Continuing work on the metagenomics project, Emma shared her “co-assembly”, so I figured it would be quick and easy to compare hers with mine and get a feel for how different/similar they might be. I did a similar comparison last week where I compared each of our individual water sample assemblies. Those results showed my assemblies generated:

significantly larger “largest contigs” (10 - 50x larger than Emma’s)
larger N50 values (~2x larger than Emma’s)
total length in bps (~1.5x more than Emma’s)

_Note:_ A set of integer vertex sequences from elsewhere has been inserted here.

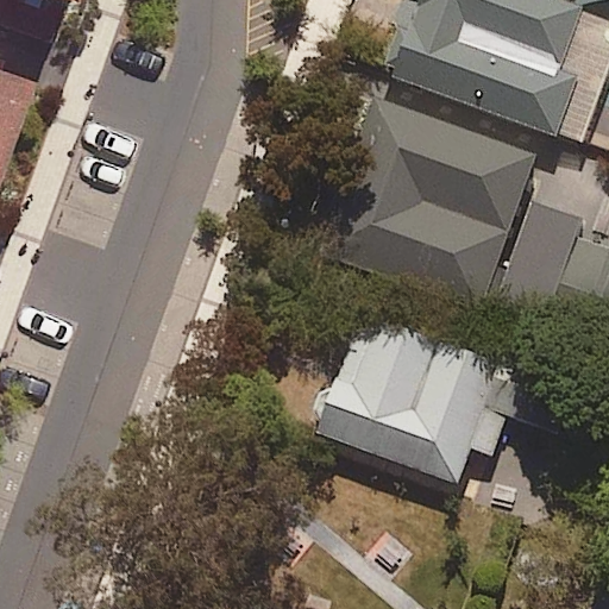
[(55,0),(98,14),(102,0),(55,0)]
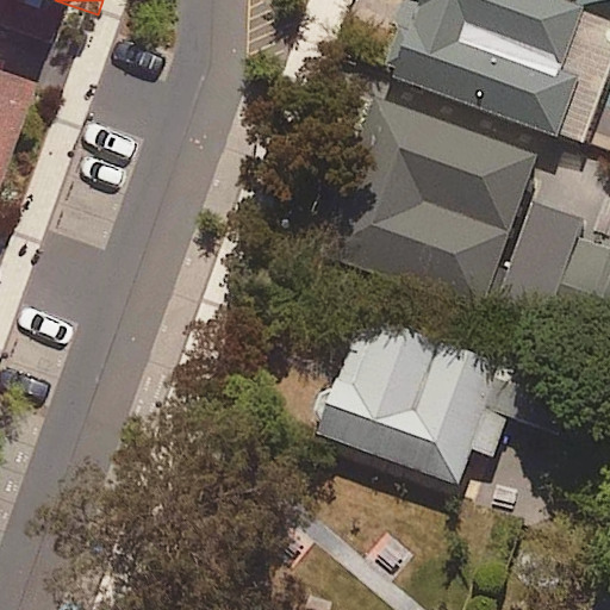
[(609,20),(609,0),(439,0),(416,68),(577,122),(609,20)]
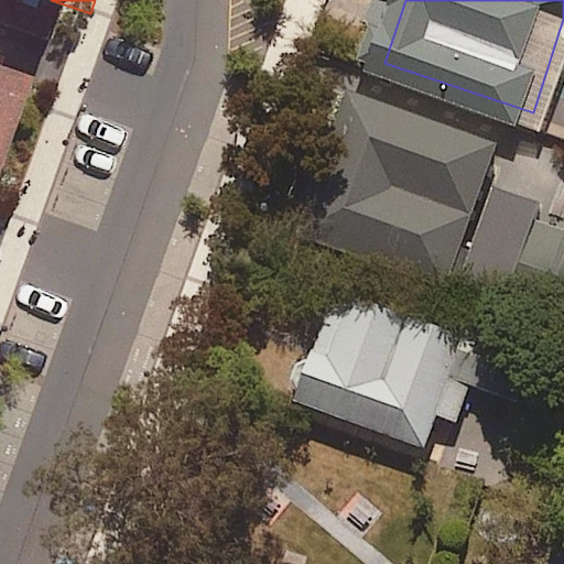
[(0,63),(0,152),(28,73),(0,63)]
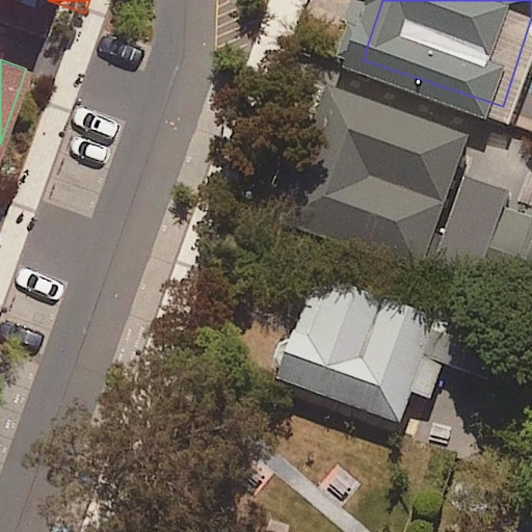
[(494,130),(350,80),(303,213),(447,263),(494,130)]
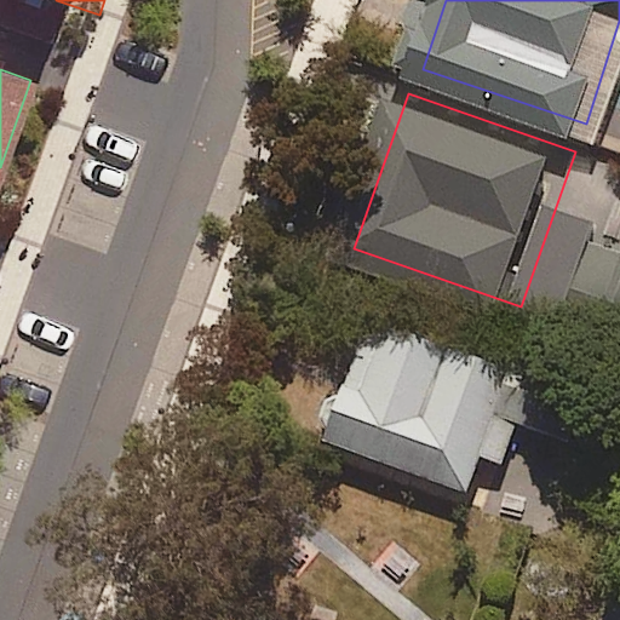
[(331,431),(327,442),(468,491),(480,455),(501,464),(516,422),(564,437),(580,392),(369,320),(343,396),(331,401),(325,411),(331,431)]
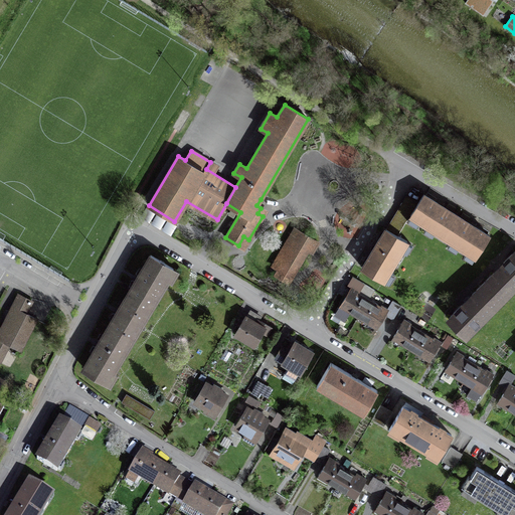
[(412,214),(477,254),(490,234),(473,224),(441,204),(424,194),(418,204),(412,214)]
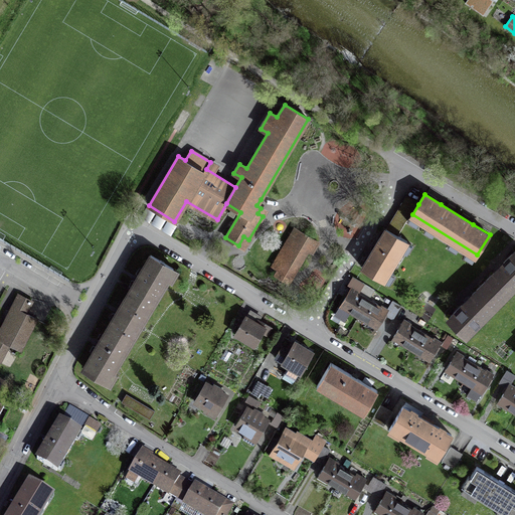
[(412,214),(418,204),(409,198),(389,230),(398,235),(412,214)]
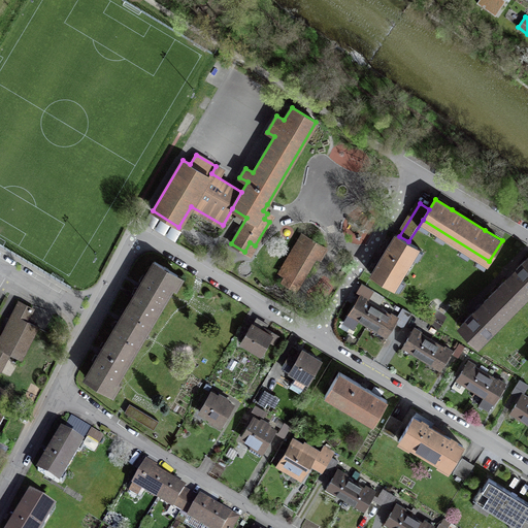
[(393,287),(418,248),(408,241),(399,236),(395,233),(383,254),(370,273),(393,287)]
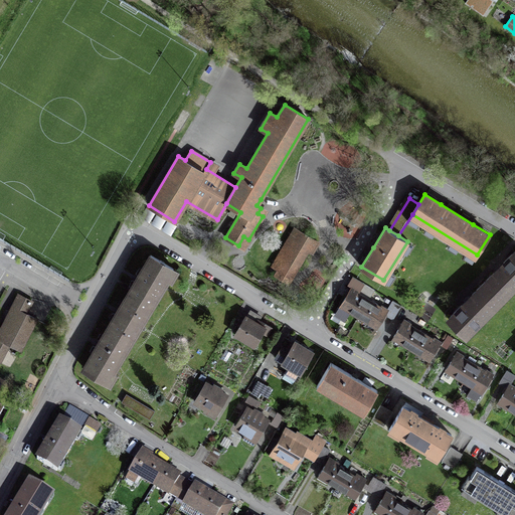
[(311,252),(318,241),(295,228),(273,266),(280,270),(284,262),(297,270),(308,250),(311,252)]
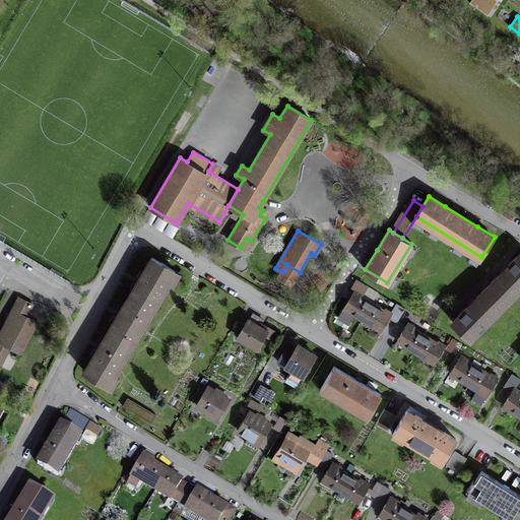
[(470,338),(519,288),(519,254),(505,269),(470,303),(453,321),(470,338)]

So, I ran Quast on my computer (swoose - Ubuntu 16.04LTS) with the following input FastAs:

contigs.fa (Emma’s)
final.contigs.fa (Mine from 20190102_metagenomics_geo_megahit)

python \
/home/sam/programs/quast-5.0.2/quast.py \
--threads=20 \
--min-contig=100 \
--labels=ets,sjw \
/home/sam/data/metagenomics/P_generosa/emma_assemblies/contigs.fa \
/home/sam/data/metagenomics/P_generosa/final.contigs.fa

Here’s how the sample names breakdown:

Sample	Develomental Stage (days post-fertilization)	pH Treatment
MG1	13	8.2
MG2	17	8.2
MG3	6	7.1
MG5	10	8.2
MG6	13	7.1
MG7	17	7.1

RESULTS

Output folder:

20190408_metagenomics_pgen_quast_comparison/

Quast report (HTML):

20190408_metagenomics_pgen_quast_comparison/quast_results/results_2019_04_08_09_47_17/report.html

Screen cap of assembly comparison report

Well, these results are very strange. The thing that immediately jumps out to me is how “small” Emma’s assembly is. My assembly has nearly 5x the number of bases as hers does (2.2Gbp vs 412Mbp). This is an enormous disparity between the two assemblies. I’ll talk to Emma and try to get explicit details on how she constructed her assembly.